The Genome Workflow directly processes whole-genome variant calls in VCF format. It is intended to produce accurate phylogenies that are useful for tracing subspecies and population structures, and for deriving epidemiological insights, global classifications and geographic modelling. It provides rules for masking positions for phylogenetic tree building. The workflow implements additional rules for applying drug resistance mutation annotation and conducting clade assignment.

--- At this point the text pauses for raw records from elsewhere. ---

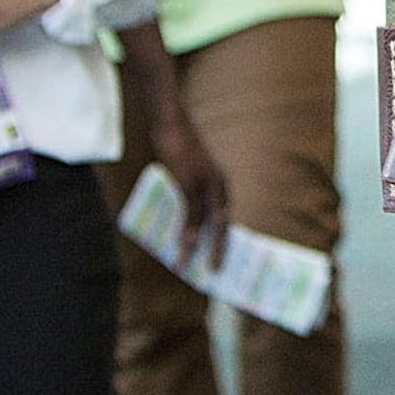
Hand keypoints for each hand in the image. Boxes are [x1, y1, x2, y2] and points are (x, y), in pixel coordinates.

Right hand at [149, 98, 232, 271]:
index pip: (226, 218)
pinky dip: (187, 234)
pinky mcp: (190, 182)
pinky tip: (181, 248)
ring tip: (189, 268)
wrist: (169, 121)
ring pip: (208, 224)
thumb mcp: (183, 174)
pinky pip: (191, 215)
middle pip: (223, 225)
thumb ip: (186, 196)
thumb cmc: (175, 146)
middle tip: (216, 273)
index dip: (224, 240)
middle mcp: (219, 186)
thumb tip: (182, 220)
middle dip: (219, 251)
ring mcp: (206, 185)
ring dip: (198, 248)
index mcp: (220, 185)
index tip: (222, 260)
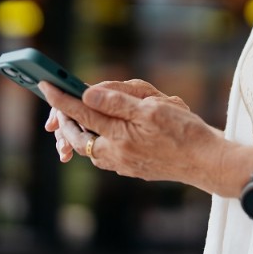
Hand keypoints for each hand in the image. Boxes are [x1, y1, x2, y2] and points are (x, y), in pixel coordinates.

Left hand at [44, 80, 189, 162]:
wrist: (206, 162)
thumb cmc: (184, 131)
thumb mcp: (153, 108)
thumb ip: (117, 102)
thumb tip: (87, 94)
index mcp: (119, 136)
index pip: (82, 113)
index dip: (62, 97)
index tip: (46, 85)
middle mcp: (115, 154)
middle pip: (79, 136)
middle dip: (66, 119)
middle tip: (59, 103)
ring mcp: (122, 164)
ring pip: (91, 148)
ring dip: (81, 132)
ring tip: (79, 118)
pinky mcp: (132, 168)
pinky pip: (105, 155)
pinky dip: (98, 141)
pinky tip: (106, 133)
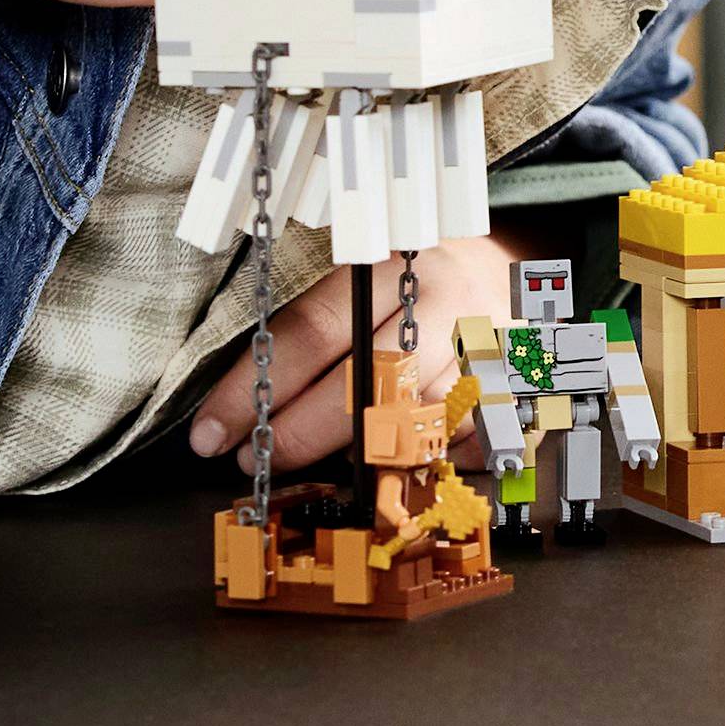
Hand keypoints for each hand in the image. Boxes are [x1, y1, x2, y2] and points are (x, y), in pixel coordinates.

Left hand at [187, 226, 532, 472]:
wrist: (500, 274)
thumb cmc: (408, 285)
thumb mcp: (361, 277)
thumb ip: (311, 326)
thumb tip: (232, 404)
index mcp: (396, 264)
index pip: (313, 331)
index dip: (255, 387)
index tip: (212, 432)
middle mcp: (447, 301)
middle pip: (362, 385)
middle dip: (297, 434)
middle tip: (256, 456)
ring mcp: (486, 347)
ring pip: (408, 423)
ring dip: (353, 453)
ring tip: (325, 454)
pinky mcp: (512, 390)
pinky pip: (454, 448)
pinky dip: (417, 461)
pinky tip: (393, 454)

For our datasets, we mask known recombinant loci in Treponema pallidum, thereby reducing the homoplasic effect on the tree topology. Furthermore, we annotate macrolide resistance mutations induced by single nucleotide variants (SNVs) in the 23S ribosomal RNA (rRNA) of Treponema pallidum, as well as a prototypic clade assignment scheme based on hierarchical clustering.

Gene

The Gene Workflow focuses analysis on a single gene of interest. This enables functional analysis, for example, the discovery of putative vaccine targets. The workflow is not applied directly to variant calls, but a preprocessing step involving the following is applied:

  • Generating target gene sequence alignments using MUSIAL from the variant calls. Currently, all samples with an identical sequence to the reference sequence are excluded.
  • Adapting the reference annotation to the target gene to allow the extraction of gene sub-features (i.e. biological regions of interest) if they are included in the annotation.
  • Additional meta data annotation of each sample based on the sequence composition of selected gene sub-features.

For our datasets, we manually annotated protein topologies using either manually curated data or the DeepTMHMM tool for selected outer membrane proteins (OMPs) of interest. Our focus is on sequence composition typing of extracellular loop (ECL) regions.